In this study a four stage pipeline was used in order to maximize throughput. By pipelining the round computation, the authors of [2] were able to compute four different hash values at once. This has the effect of almost quadrupling throughput. Again, 4 stages were chosen because it was the optimal throughput versus area optimization.

#### C. Comments

This research is a great study in the space of VLSI not only because of the amazing results in throughput but also because of the traceability of their work. Why did they choose 4 stage pipelining and not five? Why did they unroll the loop twice? Each technique had a reference to their past work justifying their techniques. However, there were no estimates of how much power it would consume. This is justified because their target application was for servers and routers which are not necessarily limited by power.

## VII. CONCLUSION

This survey is a study of three major VLSI implementations of the SHA-256 algorithm. Each adaptation improved from their predecessors to provide higher throughput over a lower area. They did so using VLSI techniques such as retiming, pre-computation, loop unrolling and pipelining paying careful attention to the parts of the algorithm that these methods were best suited to. The highest throughput achieved was by Michail et al. with a throughput of 11Gbps. Although these implementations were fast, none of these implementations were suited to the embedded computing market. Only one design discussed the estimated power consumption but neither were specifically optimizing for a low power design suited for embedded systems. As technology moves to the internet of things, it is likely that future designs will optimize for power as well.

#### REFERENCES

- [1] B. Schneier, "Applied cryptography-protocols, algorithms, and..." 1994.
- [2] H. E. Michail, G. S. Athanasiou, V. Kelefouras, G. Theodoridis, and C. E. Goutis, "On the exploitation of a high-throughput sha-256 fpga design for hmac," ACM Transactions on Reconfigurable Technology and Systems (TRETS), vol. 5, no. 1, p. 2, 2012.
- [3] P. FIPS, "180-4. secure hash standard," National Institute of Standards and Technology, vol. 17, 2015.
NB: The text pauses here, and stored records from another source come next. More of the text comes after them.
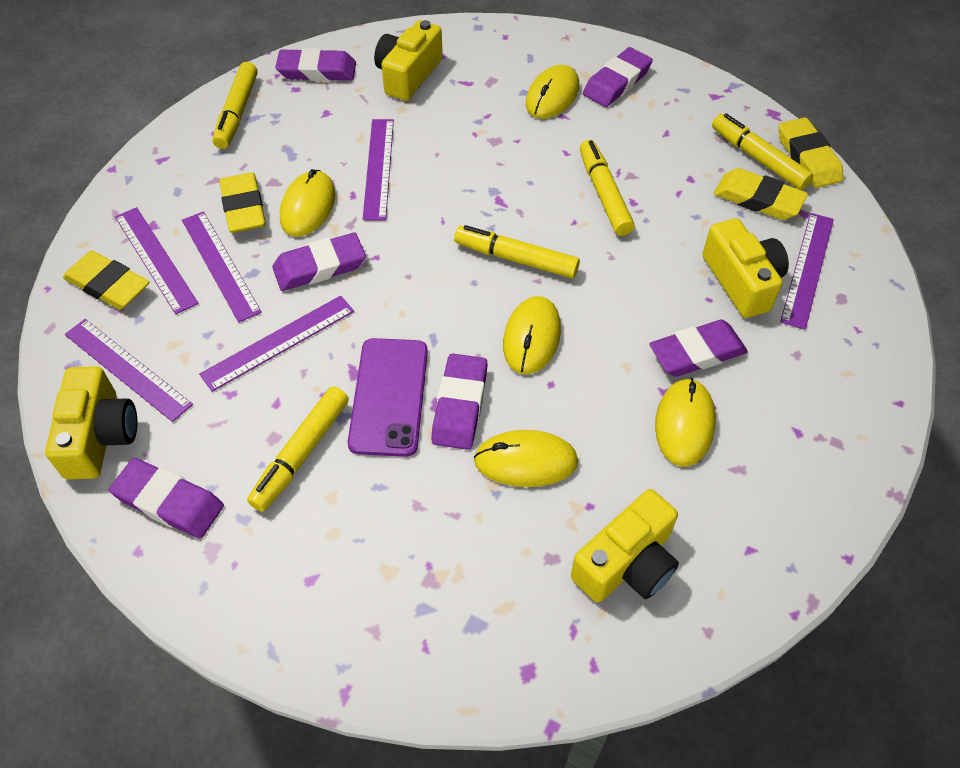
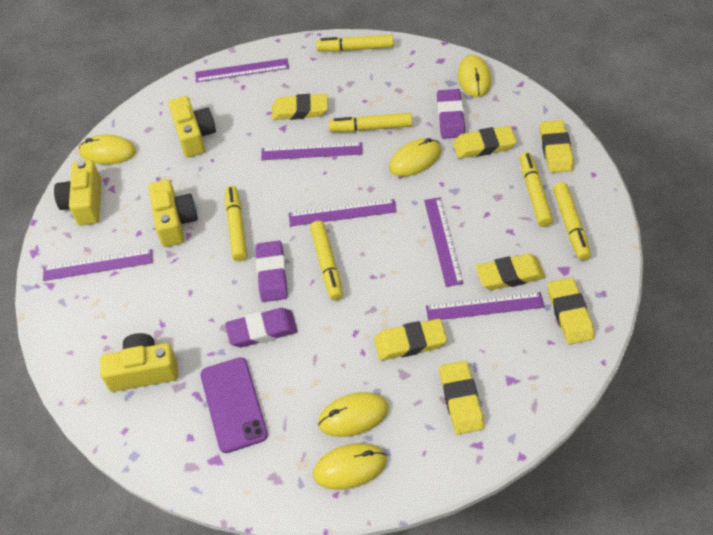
purple eraser: 6 -> 3
yellow eraser: 4 -> 7
yellow marker: 5 -> 6

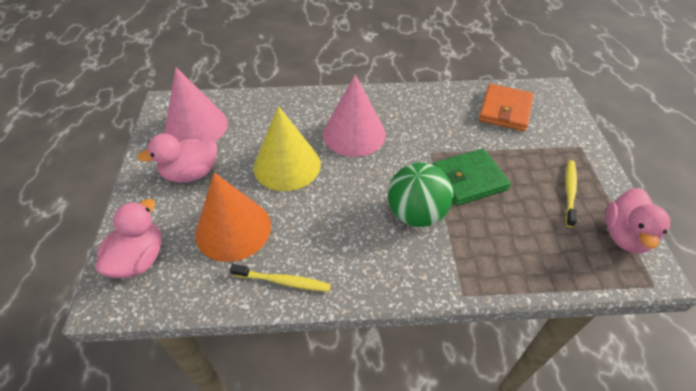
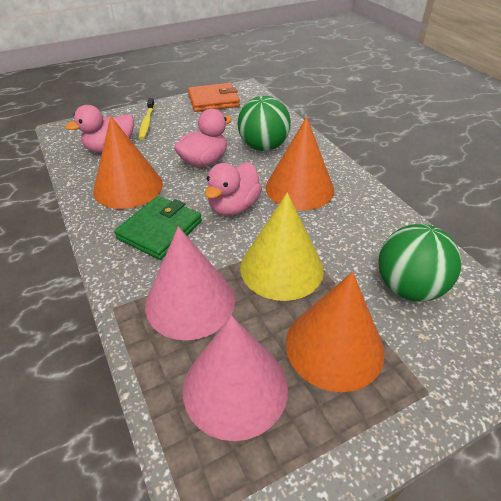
green ball: 1 -> 2
orange cone: 1 -> 3
yellow toothbrush: 2 -> 1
- [4] N. Sklavos and O. Koufopavlou, "Implementation of the sha-2 hash family standard using fpgas," *The Journal of Supercomputing*, vol. 31, no. 3, pp. 227–248, 2005.
- [5] S. Dominikus, "A hardware implementation of md4-family hash algorithms," in *Electronics, Circuits and Systems*, 2002. 9th International Conference on, vol. 3. IEEE, 2002, pp. 1143–1146.
- [6] R. Chaves, G. Kuzmanov, L. Sousa, and S. Vassiliadis, "Cost-efficient sha hardware accelerators," Very Large Scale Integration (VLSI) Systems, IEEE Transactions on, vol. 16, no. 8, pp. 999–1008, 2008.